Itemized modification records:
- - - - -
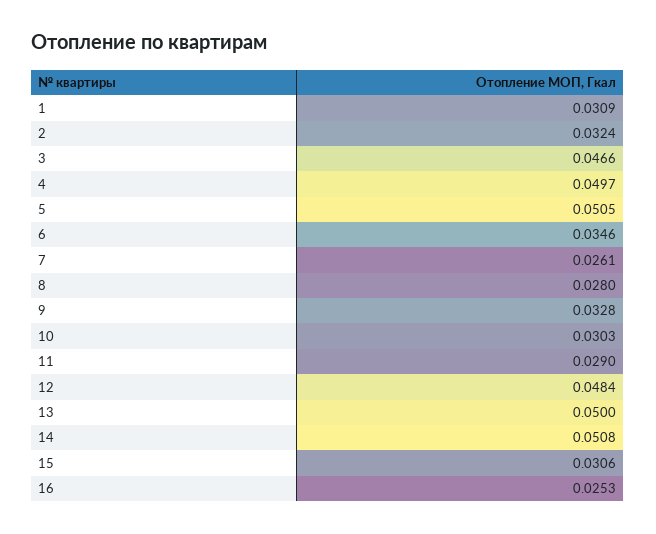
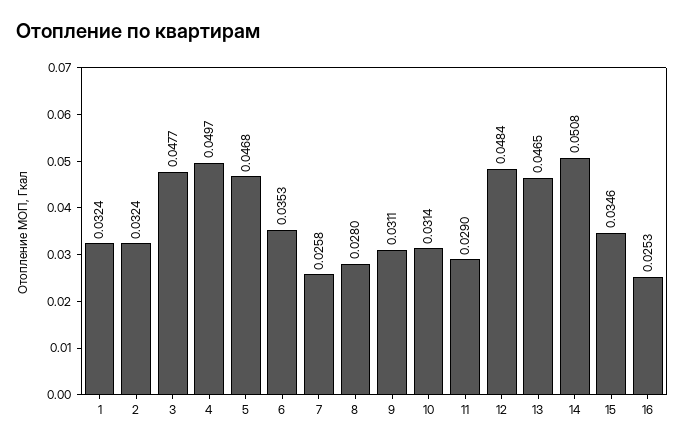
1: 0.0309 -> 0.0324
3: 0.0466 -> 0.0477
5: 0.0505 -> 0.0468
6: 0.0346 -> 0.0353
7: 0.0261 -> 0.0258
9: 0.0328 -> 0.0311
10: 0.0303 -> 0.0314
13: 0.05 -> 0.0465
15: 0.0306 -> 0.0346

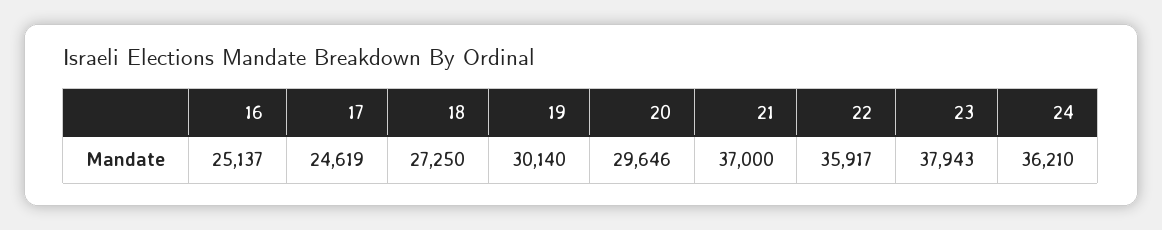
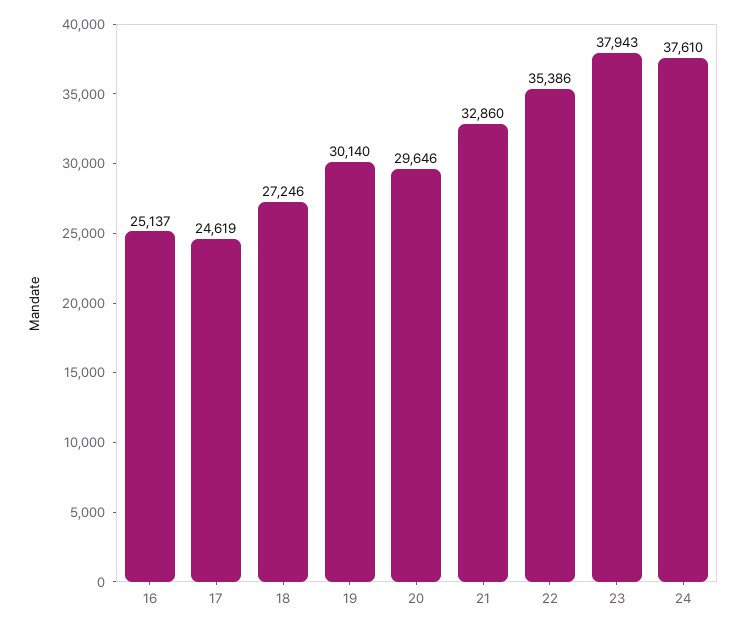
18: 27250 -> 27246
21: 37000 -> 32860
22: 35917 -> 35386
24: 36210 -> 37610

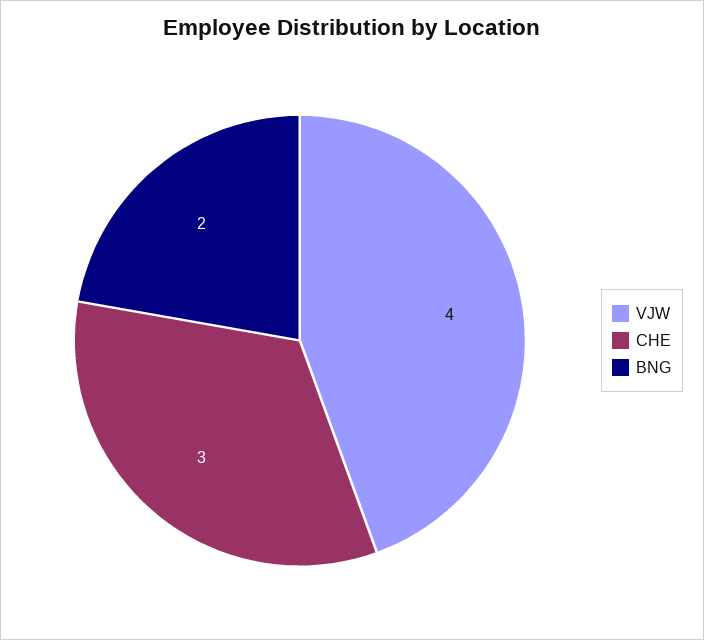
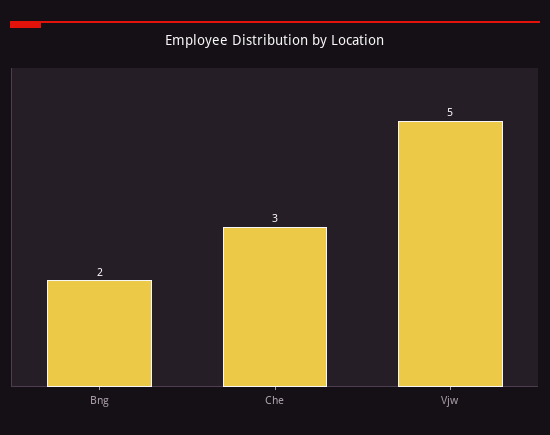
VJW: 4 -> 5

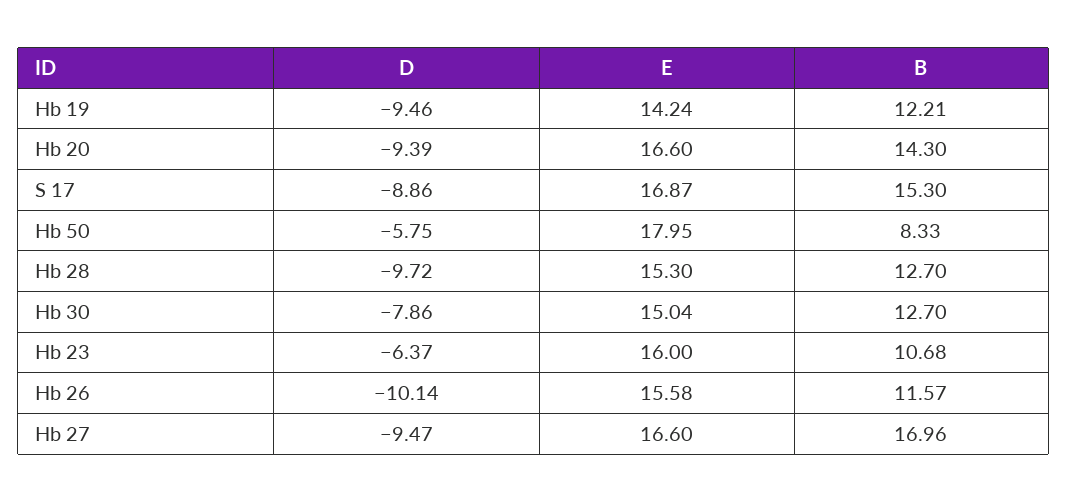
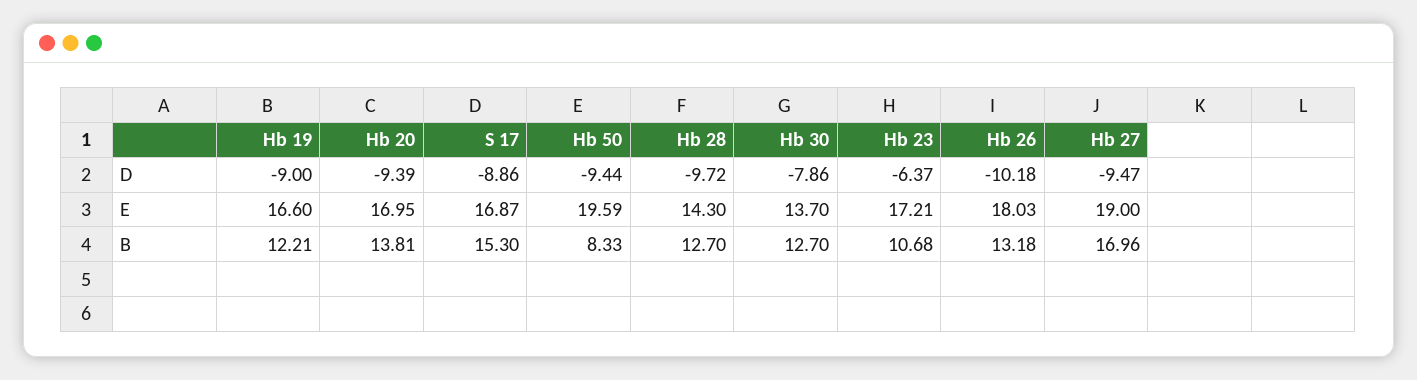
D, Hb 19: -9.46 -> -9
E, Hb 19: 14.24 -> 16.6
E, Hb 20: 16.6 -> 16.95
B, Hb 20: 14.3 -> 13.81
D, Hb 50: -5.75 -> -9.44
E, Hb 50: 17.95 -> 19.59
E, Hb 28: 15.3 -> 14.3
E, Hb 30: 15.04 -> 13.7
E, Hb 23: 16 -> 17.21
D, Hb 26: -10.14 -> -10.18
E, Hb 26: 15.58 -> 18.03
B, Hb 26: 11.57 -> 13.18
E, Hb 27: 16.6 -> 19

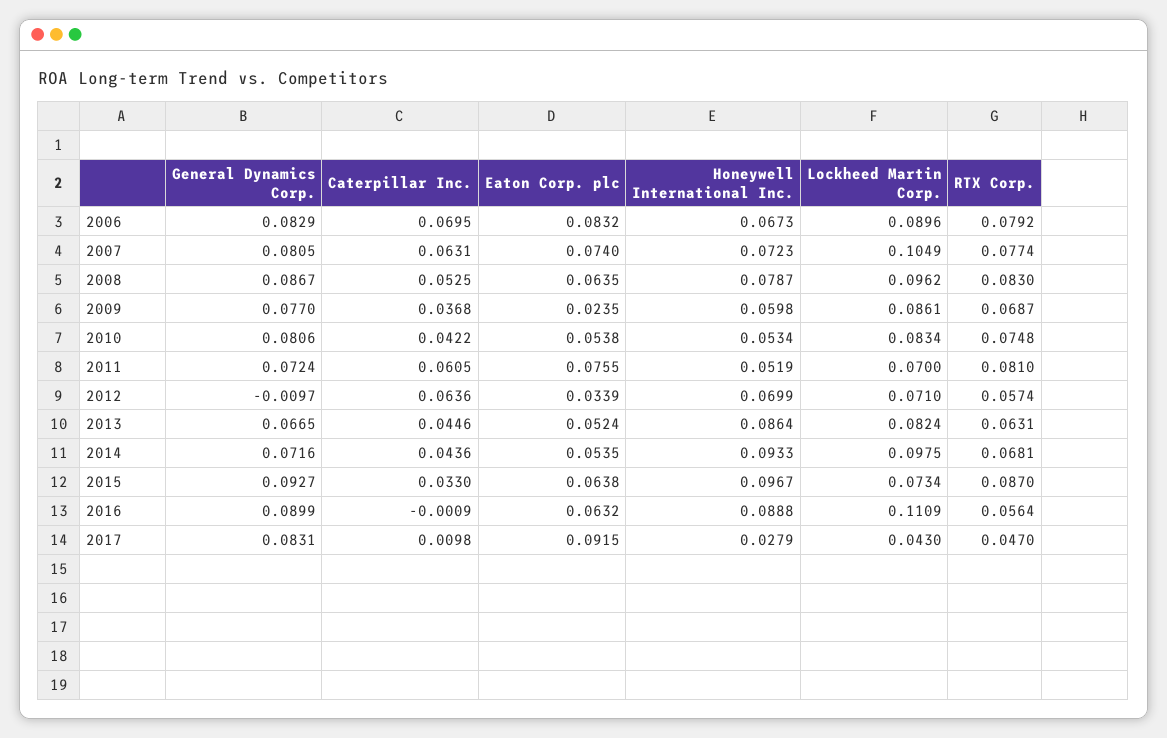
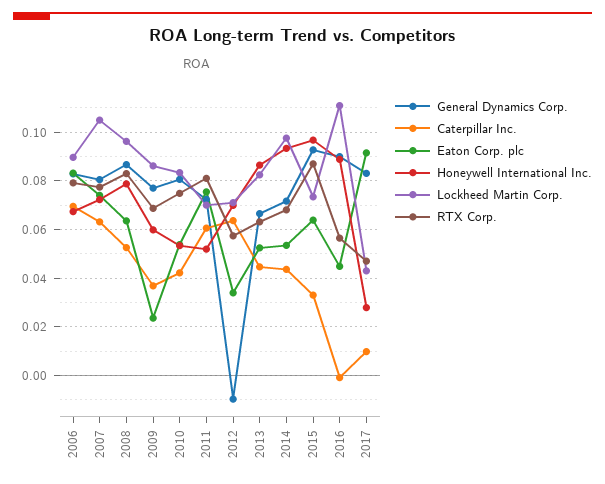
Eaton Corp. plc, 2016: 0.0632 -> 0.045

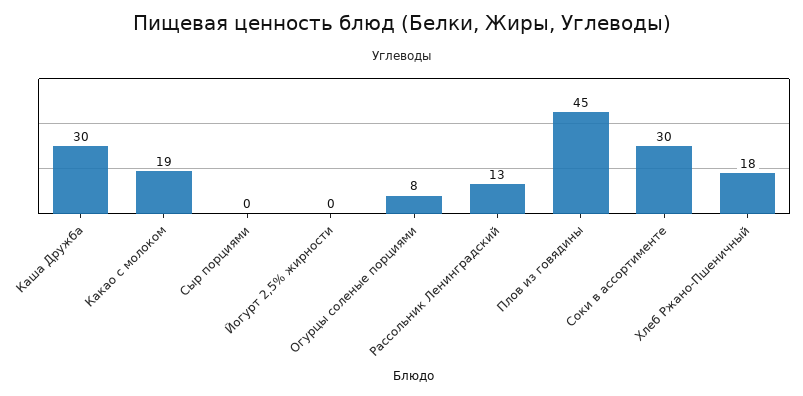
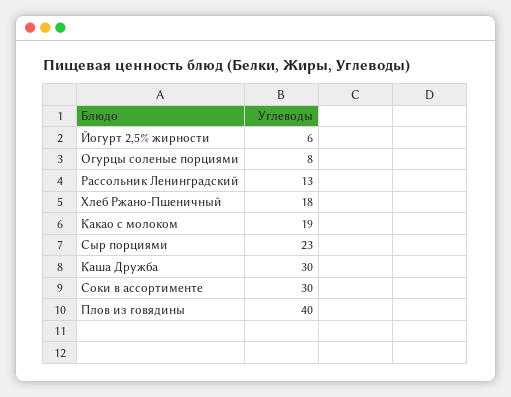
Сыр порциями: 0 -> 23
Йогурт 2,5% жирности: 0 -> 6
Плов из говядины: 45 -> 40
- - - - -
* Action item
Please write out the lines above, beginning at the line with "6: 0.0346 -> 0.0353" and ending at the last line of the records, exactly as they appear and without pictures.

* Answer section
6: 0.0346 -> 0.0353
7: 0.0261 -> 0.0258
9: 0.0328 -> 0.0311
10: 0.0303 -> 0.0314
13: 0.05 -> 0.0465
15: 0.0306 -> 0.0346

18: 27250 -> 27246
21: 37000 -> 32860
22: 35917 -> 35386
24: 36210 -> 37610

VJW: 4 -> 5

D, Hb 19: -9.46 -> -9
E, Hb 19: 14.24 -> 16.6
E, Hb 20: 16.6 -> 16.95
B, Hb 20: 14.3 -> 13.81
D, Hb 50: -5.75 -> -9.44
E, Hb 50: 17.95 -> 19.59
E, Hb 28: 15.3 -> 14.3
E, Hb 30: 15.04 -> 13.7
E, Hb 23: 16 -> 17.21
D, Hb 26: -10.14 -> -10.18
E, Hb 26: 15.58 -> 18.03
B, Hb 26: 11.57 -> 13.18
E, Hb 27: 16.6 -> 19

Eaton Corp. plc, 2016: 0.0632 -> 0.045

Сыр порциями: 0 -> 23
Йогурт 2,5% жирности: 0 -> 6
Плов из говядины: 45 -> 40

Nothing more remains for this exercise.